» **What to do**:
• a. Answer these from the text on cycle probability, one line each:
(i) What does the parameter a count?
(ii) How many times must a yet unused vertex be selected for the initial edge to lie on a cycle of N−a vertices?
(iii) What extra factor comes from then selecting the initial vertex?
• b. Carry on the text on cycle probability from where it stops.

» **Excerpted text**:
____
Select a starting vertex and follow the edges, choosing the endpoint of each point randomly as you go along. Sooner or later you will end at a vertex you have been at before. If that vertex is the starting vertex, then your initial edge was part of a cycle, otherwise it wasn't.
Using this procedure, let's derive the probability that the initial edge was part of a cycle containing $N-a$ vertices for $0\le a< N$ (I'm parameterizing by the number of vertices not in the cycle, which happens to make the following formulas come out nicer). For this to happen, we first have to select a yet unused vertex $N-a-1$ times, which happens with probability
$$ \frac{N-1}{N} \frac{N-2}{N}\cdots \frac{a+1}{N} = \frac{(N-1)!}{a! N^{N-a-1}}$$
-- and then we have to select the initial vertex, for an additional factor of $\frac 1N$.
____
» **Information**:
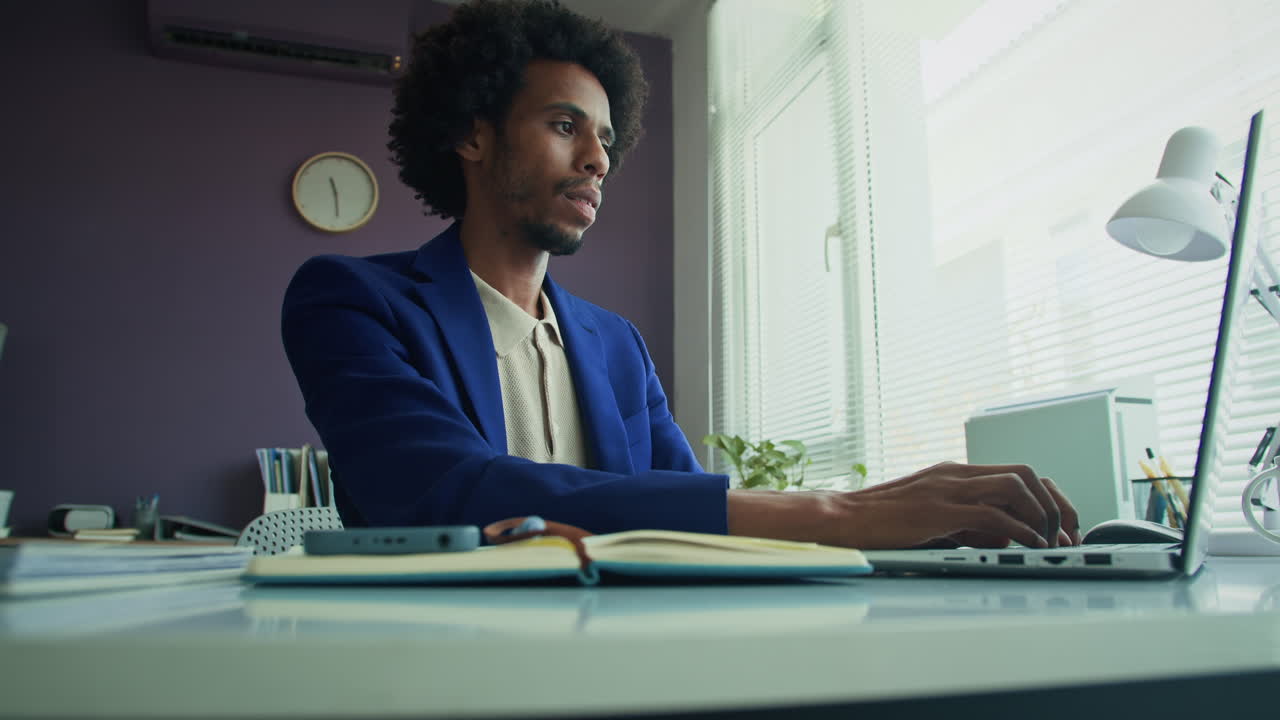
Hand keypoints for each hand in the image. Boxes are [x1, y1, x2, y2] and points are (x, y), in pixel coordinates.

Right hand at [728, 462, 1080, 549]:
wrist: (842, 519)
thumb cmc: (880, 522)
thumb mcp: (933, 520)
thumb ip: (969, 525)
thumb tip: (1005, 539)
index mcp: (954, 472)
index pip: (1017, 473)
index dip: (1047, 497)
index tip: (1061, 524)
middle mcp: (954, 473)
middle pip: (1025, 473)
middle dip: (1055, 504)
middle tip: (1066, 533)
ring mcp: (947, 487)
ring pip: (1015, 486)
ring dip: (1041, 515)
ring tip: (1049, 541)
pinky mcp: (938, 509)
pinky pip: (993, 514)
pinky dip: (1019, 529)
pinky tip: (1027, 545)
____
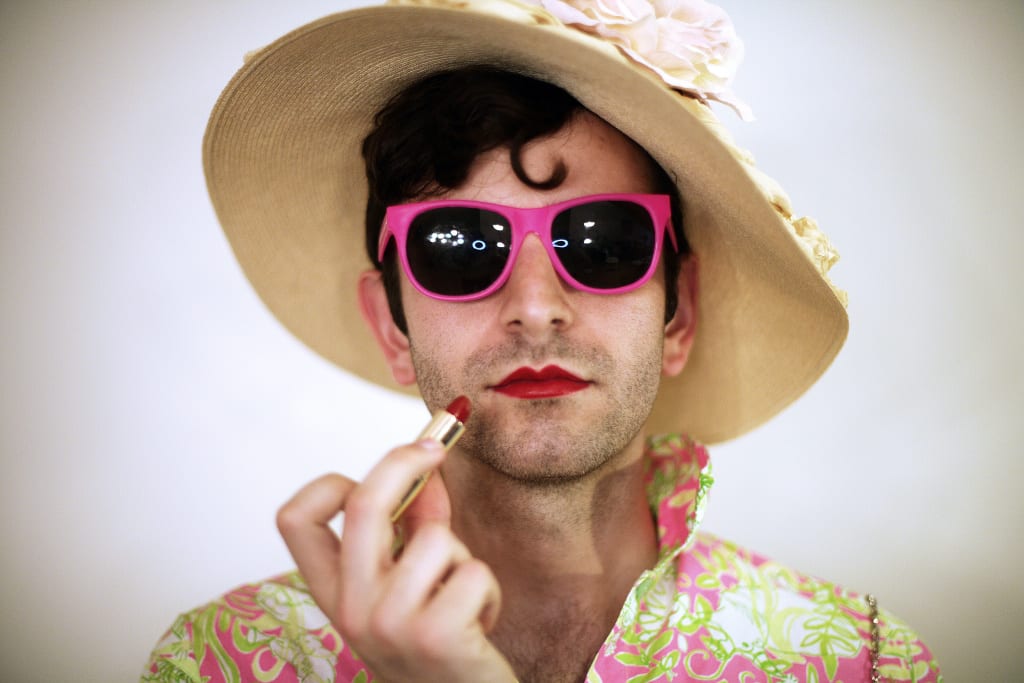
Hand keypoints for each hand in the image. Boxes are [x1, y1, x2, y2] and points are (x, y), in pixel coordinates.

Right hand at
____
» **Answers below**:
• a.
(i) The number of vertices not in the cycle.
(ii) N−a−1 times.
(iii) 1/N.

• b.
Summing over all cycle lengths, the probability for the initial edge to be part of any cycle is
$$P_N = \sum_{a=0}^{N-1} \frac{(N-1)!}{a!N^{N-a}} = \frac{(N-1)!}{N^N} \sum_{a=0}^{N-1} \frac{N^a}{a!}$$
Recognizing the sum in the final expression as a partial sum of the series for $e^N$, and using Stirling's approximation for the factorial, we can bound this probability from above as
$$P_N < \frac{(N-1)!}{N^N} e^N = N!\frac{e^N}{N^{N+1}} \approx \sqrt{2\pi N}\frac{N^N}{e^N}\frac{e^N}{N^{N+1}} = \sqrt{\frac{2\pi}{N}} $$
but this is at least a factor of $2$ too high, because the exponential series was cut off right at its largest term (and the terms of the full series fall off slower after the apex than they increases to begin with).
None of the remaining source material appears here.